ON PARMAĞINDA ON MARİFET
On parmağı ile 50´ye yakın iş yaptığını söyleyen Demir, sözlerini şöyle sürdürdü: "Bağlama çalarım, şarkı söylerim, kalay işi yaparım, madencilik yaparım, heykel yaparım, taş işleri yaparım, şelalesini yaparım, döşeme yaparım, fayans işlerim. Daha sayayım mı? Yapmadığım sanat yok. Alaplı ilçesi tarafında bir yer yaptım. Ben buna emek ediyorum. O taşı toplarken çok zahmet çekiyorum. Tek tek eğilerek kalkarak saatlerce taş arıyorum. Birisine şelale yaptım. Benim hakkımı vermedikten sonra onu yapmam.

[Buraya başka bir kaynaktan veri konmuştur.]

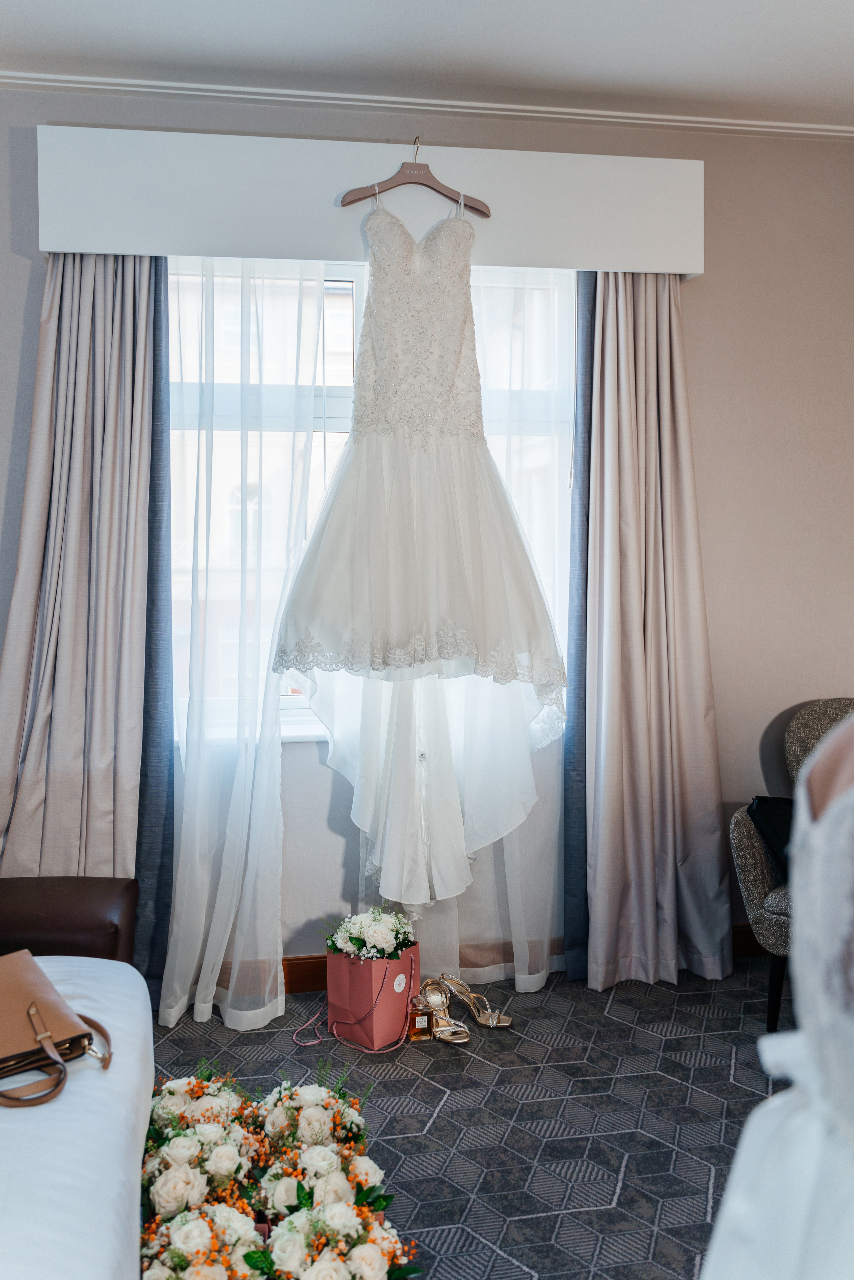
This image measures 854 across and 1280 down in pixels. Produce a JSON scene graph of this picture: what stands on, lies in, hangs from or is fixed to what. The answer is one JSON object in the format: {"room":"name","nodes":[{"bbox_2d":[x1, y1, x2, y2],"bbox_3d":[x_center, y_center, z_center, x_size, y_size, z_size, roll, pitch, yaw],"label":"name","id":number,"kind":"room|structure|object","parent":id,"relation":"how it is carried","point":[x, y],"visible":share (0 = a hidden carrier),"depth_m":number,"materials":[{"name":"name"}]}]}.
{"room":"bedroom","nodes":[
{"label":"bedroom","id":0,"kind":"room"},
{"bbox_2d":[0,90,853,977],"bbox_3d":[-0.148,-0.300,3.614,4.578,2.792,0.186,-1,3,-10],"label":"wall","id":1,"kind":"structure","parent":0,"point":[691,304],"depth_m":3.69,"materials":[{"name":"paint"}]},
{"bbox_2d":[34,126,703,276],"bbox_3d":[-0.124,-1.289,3.403,1.976,0.325,0.195,-1,3,-10],"label":"pelmet","id":2,"kind":"object","parent":1,"relation":"attached to","point":[90,236],"visible":0.9,"depth_m":3.27,"materials":[{"name":"white paint"}]},
{"bbox_2d":[0,253,161,977],"bbox_3d":[-1.018,-0.101,3.176,0.549,2.436,0.196,-1,3,-10],"label":"left curtain","id":3,"kind":"object","parent":2,"relation":"hanging from","point":[83,539],"visible":0.81,"depth_m":3.20,"materials":[{"name":"fabric"}]},
{"bbox_2d":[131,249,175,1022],"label":"dark curtain","id":4,"kind":"object","parent":2,"relation":"hanging from","point":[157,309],"visible":0.34,"depth_m":3.27,"materials":[{"name":"fabric"}]},
{"bbox_2d":[153,257,330,1035],"bbox_3d":[-0.557,-0.097,3.279,0.562,2.424,0.141,-1,3,-10],"label":"sheer curtain","id":5,"kind":"object","parent":2,"relation":"hanging from","point":[172,1018],"visible":0.71,"depth_m":3.28,"materials":[{"name":"white fabric"}]},
{"bbox_2d":[338,136,491,217],"bbox_3d":[-0.034,-1.343,3.261,0.445,0.215,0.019,-1,3,-10],"label":"clothes hanger","id":6,"kind":"object","parent":2,"relation":"hanging from","point":[476,208],"visible":0.92,"depth_m":3.26,"materials":[{"name":"brown wood"}]},
{"bbox_2d":[272,190,566,903],"bbox_3d":[0.011,-0.296,3.190,0.932,1.961,0.163,-1,3,-10],"label":"wedding dress","id":7,"kind":"object","parent":6,"relation":"hanging from","point":[404,469],"visible":0.94,"depth_m":3.18,"materials":[{"name":"white fabric"}]},
{"bbox_2d":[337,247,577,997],"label":"sheer curtain","id":8,"kind":"object","parent":2,"relation":"hanging from","point":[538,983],"visible":0.39,"depth_m":3.47,"materials":[{"name":"white fabric"}]},
{"bbox_2d":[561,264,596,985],"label":"dark curtain","id":9,"kind":"object","parent":2,"relation":"hanging from","point":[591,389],"visible":0.33,"depth_m":3.54,"materials":[{"name":"blue fabric"}]},
{"bbox_2d":[580,273,732,998],"bbox_3d":[0.705,-0.119,3.490,0.494,2.427,0.221,-1,3,-10],"label":"right curtain","id":10,"kind":"object","parent":2,"relation":"hanging from","point":[703,765],"visible":0.94,"depth_m":3.51,"materials":[{"name":"fabric"}]},
{"bbox_2d":[168,250,576,747],"bbox_3d":[-0.173,-0.457,3.587,1.456,1.571,0.132,-1,3,-10],"label":"window","id":11,"kind":"structure","parent":1,"relation":"in","point":[334,407],"depth_m":3.57,"materials":[{"name":"glass"}]},
{"bbox_2d":[0,72,853,140],"bbox_3d":[0.064,-1.605,3.021,4.117,0.046,0.672,-1,3,-10],"label":"crown molding","id":12,"kind":"structure","parent":1,"relation":"attached to","point":[167,91],"depth_m":3.41,"materials":[{"name":"white paint"}]},
{"bbox_2d":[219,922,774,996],"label":"baseboard","id":13,"kind":"structure","parent":1,"relation":"attached to","point":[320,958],"depth_m":3.57,"materials":[{"name":"brown wood"}]},
{"bbox_2d":[0,0,853,129],"bbox_3d":[0.246,-1.600,1.425,4.599,0.117,4.351,-1,3,-10],"label":"ceiling","id":14,"kind":"structure","parent":0,"point":[588,73],"depth_m":3.10,"materials":[{"name":"white paint"}]},
{"bbox_2d":[151,960,791,1279],"bbox_3d":[0.084,1.256,1.322,4.486,0.100,4.744,-1,3,-10],"label":"carpeted floor","id":15,"kind":"structure","parent":0,"point":[576,1083],"depth_m":2.75,"materials":[{"name":"grey carpet"}]},
{"bbox_2d":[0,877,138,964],"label":"headboard","id":16,"kind":"object","parent":15,"relation":"on","point":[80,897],"visible":0.69,"depth_m":2.75,"materials":[{"name":"brown leather"}]},
{"bbox_2d":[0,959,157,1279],"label":"bed","id":17,"kind":"object","parent":15,"relation":"on","point":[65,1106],"visible":0.86,"depth_m":1.64,"materials":[{"name":"white fabric"}]},
{"bbox_2d":[0,946,116,1108],"bbox_3d":[-0.713,0.632,1.902,0.278,0.165,0.410,-2,4,-42],"label":"handbag","id":18,"kind":"object","parent":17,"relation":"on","point":[36,1005],"visible":1,"depth_m":1.87,"materials":[{"name":"brown leather"}]},
{"bbox_2d":[137,1063,421,1279],"bbox_3d":[-0.324,1.045,2.140,0.607,0.228,1.322,-1,3,-10],"label":"flower arrangement","id":19,"kind":"object","parent":15,"relation":"on","point":[177,1258],"visible":0.94,"depth_m":2.11,"materials":[{"name":"plant"}]},
{"bbox_2d":[324,942,418,1050],"bbox_3d":[-0.154,0.987,3.197,0.199,0.263,0.194,2,3,37],"label":"gift bag","id":20,"kind":"object","parent":15,"relation":"on","point":[369,1030],"visible":0.83,"depth_m":3.13,"materials":[{"name":"pink paper"}]},
{"bbox_2d":[325,907,416,963],"bbox_3d":[-0.159,0.859,3.246,0.250,0.167,0.245,-1,3,-10],"label":"flower bouquet","id":21,"kind":"object","parent":20,"relation":"in","point":[377,928],"visible":0.95,"depth_m":3.19,"materials":[{"name":"white plant"}]},
{"bbox_2d":[407,993,432,1039],"bbox_3d":[-0.021,1.060,3.168,0.064,0.112,0.051,-1,3,-10],"label":"perfume bottle","id":22,"kind":"object","parent":15,"relation":"on","point":[424,1020],"visible":0.99,"depth_m":3.15,"materials":[{"name":"orange glass"}]},
{"bbox_2d":[418,979,470,1042],"bbox_3d":[0.045,1.059,3.211,0.097,0.114,0.260,-1,3,-10],"label":"sandal","id":23,"kind":"object","parent":15,"relation":"on","point":[434,1000],"visible":0.94,"depth_m":3.24,"materials":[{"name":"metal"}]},
{"bbox_2d":[434,971,512,1028],"bbox_3d":[0.137,1.051,3.310,0.271,0.119,0.088,2,3,30],"label":"sandal","id":24,"kind":"object","parent":15,"relation":"on","point":[496,1015],"visible":0.96,"depth_m":3.31,"materials":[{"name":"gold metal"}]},
{"bbox_2d":[698,706,853,1279],"bbox_3d":[0.495,0.444,0.856,0.700,1.475,0.609,-1,3,-10],"label":"woman","id":25,"kind":"object","parent":15,"relation":"on","point":[805,1186],"visible":0.98,"depth_m":0.84},
{"bbox_2d":[729,696,853,1038],"bbox_3d":[1.317,0.665,3.238,0.826,0.893,0.799,-1,3,-10],"label":"armchair","id":26,"kind":"object","parent":15,"relation":"on","point":[753,862],"visible":0.57,"depth_m":3.19,"materials":[{"name":"grey fabric"}]},
{"bbox_2d":[746,793,795,880],"bbox_3d":[1.131,0.564,3.280,0.336,0.231,0.285,-2,3,-34],"label":"black bag","id":27,"kind":"object","parent":26,"relation":"on","point":[780,820],"visible":0.45,"depth_m":3.24,"materials":[{"name":"black fabric"}]}
]}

Malzemelerim aracımın bagajındadır."
HEYKELE ´ECEVİT´ İSMİ
Bir gece rüyasında kayalık bir yerde taş gördüğünü söyleyen Nedim Demir, kaya parçasını oyarak güvercin figürü haline getirdiğini adına da ´Ecevit´ koyduğunu söyledi. Hayatını kaybeden eski Başbakanlardan Bülent Ecevit´i çok sevdiğini söyleyen Demir, figürü evinin bahçesine yapacağı şelaleye yerleştireceğini ve heykeli gördükçe Bülent Ecevit´i hatırlayacağını anlattı.
Çalışma yaptığı zaman kimse ile konuşmadığını ve yalnız çalıştığını ifade eden Nedim Demir, çalışmalarını tamamen bitirdiğinde evinin güzel bir görünüm sergileyeceğini sözlerine ekledi.